In recent years Big Data and Deep Learning AI systems have become more popular, but are they really the solution that problem owners need? A recent project we did put things a bit into perspective for us. It seems that human data science expertise perhaps still outranks computing power.
Our client Westland Infra Netbeheer had the following problem. They are a DSO (Distribution Network Operator) that deliver electricity (and natural gas) mostly to agricultural companies. In contrast to private individuals, high-volume business customers have a contracted maximum power that they can consume (per 15-minute time interval) even though their physical connection would allow a higher consumption. These individual limitations serve to protect the supplier’s infrastructure from a demand overload when all users simultaneously draw a high amount of electricity. This indeed lowers the total amount of energy that Westland Infra Netbeheer could deliver if their customers would spread out their power consumption. In order to provide their customers with a better service they have the ambition to smarten up their electricity grid.
In this project they want to relieve the individual power consumption caps in certain conditions. These conditions are typically the hours before and after the early-morning power peaks. In this way, Westland Infra Netbeheer expect they can persuade their industrial customers to spread their demand, which would mitigate the need to upgrade their network — an expensive operation. At the same time it also allows the customer to occasionally exceed their contracted maximum power demand without additional costs, so it’s a win-win situation.
In order to decide if a (randomly selected) group of customers are assigned the “green light” for the extra power consumption Westland Infra Netbeheer have to predict when the demand peak will occur. Based on this prediction the exact time slots for the green light assignment is made. They need a forecast window of roughly 36 hours ahead.

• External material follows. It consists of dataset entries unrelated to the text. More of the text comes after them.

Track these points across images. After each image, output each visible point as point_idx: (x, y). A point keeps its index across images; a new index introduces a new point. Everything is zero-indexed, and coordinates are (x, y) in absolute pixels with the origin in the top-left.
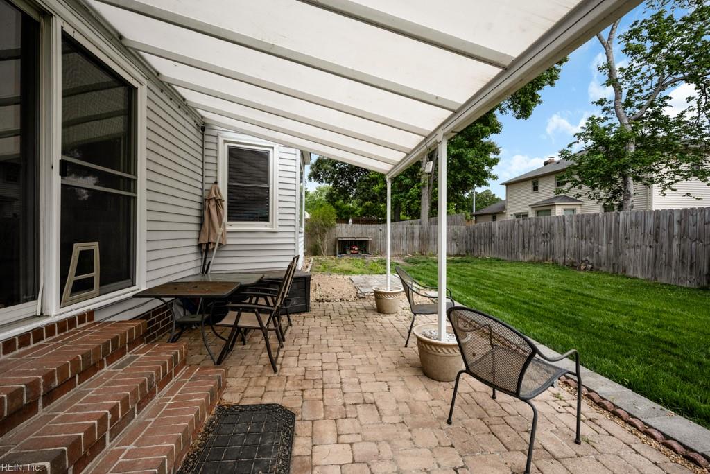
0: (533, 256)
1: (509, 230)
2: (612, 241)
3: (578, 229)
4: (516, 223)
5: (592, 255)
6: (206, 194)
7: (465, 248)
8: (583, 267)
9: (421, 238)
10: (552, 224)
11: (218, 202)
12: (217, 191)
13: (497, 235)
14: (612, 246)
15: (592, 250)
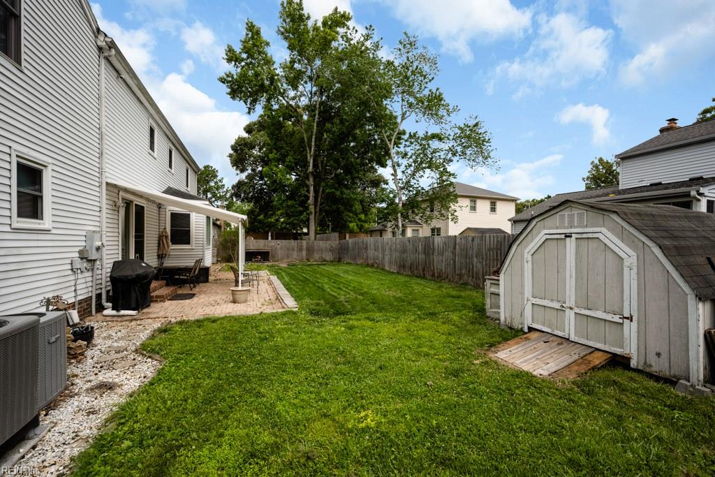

Westland Infra Netbeheer asked us first to analyse the historical power consumption data. They had a historical time series of the past seven years, consisting of the aggregated power consumption (in MWh) per 15-minute interval. Not exactly what you would call Big Data, but qualitatively a nice data set.
First a general note on time series prediction. When forecasting a time series there are two important aspects. There are often global patterns that are repetitive and predictable. When the time interval of a cyclic pattern is constant it is referred to as “seasonal”, as opposed to e.g. business cycles. But there are also “local” influences that determine the trend of a time series, like the temperature or the values of the recent past. This dependence on the recent past is called autoregression. Making a reliable forecast is all about modelling the seasonal and the local aspects properly.
When we looked into the data set it quickly became apparent that this data had three cyclic components.
First of all, there was the yearly cycle. During the winter more power was consumed compared to the summer. This makes sense because many agricultural companies in the area use it to heat their greenhouses.
Secondly, the weekly cycle indicated that there was a lower demand during weekends. But also during the week there were noticeable differences between e.g. a typical Monday and Tuesday. The magnitude of this cyclic component however is the smallest of the three.
Thirdly, during the day the electricity usage obviously also isn’t constant. During the night there is a constant demand with a peak at around 6 am. During the day the demand is typically negative due to a return of electricity by solar panels or Combined Heat & Power (CHP) installations.
These three repetitive patterns could explain a big part of the demand curve. From a signal processing point of view it now seems straightforward: just filter out these three “frequencies” and what you end up with is the local influence. However, these patterns turned out to be dependent on each other: a daily pattern in January looks very different from a daily pattern in July. This is important because standard forecasting methods assume that there is only a single seasonal component and that it is constant. And we have three seasonal components that are dependent on each other. So we had to improvise.
As a simple forecasting method we chose to first “manually” remove the seasonal components, then use a standard autoregression model (Arima) to train the model on local effects, then predict the next few hours, and finally add the seasonal components back.
In order to capture the changing daily pattern we calculated the average day pattern per month. In this way we could simply subtract the average day pattern of the corresponding month. Though a bit rough, it did prove to be reasonably accurate and easy to implement.
The autoregression step basically expresses the expected value of the next value as a linear combination of the previous ones. During the training phase the optimal weights are estimated by regression. In the prediction phase the future values are iteratively calculated based on these weights.
We ended up with a simple model that performed well and took relatively little time to implement. During development we could easily navigate our way through the maze of parameter choices because the model was so intuitive. But above all it was transparent for the client.
The alternative of course was some kind of Deep Learning black box. Would it have outperformed our handcrafted model? Possibly. But then we would still have spent lots of hours experimentally tuning the model architecture and its parameters. And from the outside “the AI” is always an oracle that never answers the questions “why?” and “how?”.
So yes, we have learned that a simple methodology can have benefits over a more sophisticated one. Especially if the “simple” way is exactly as powerful as you need it to be.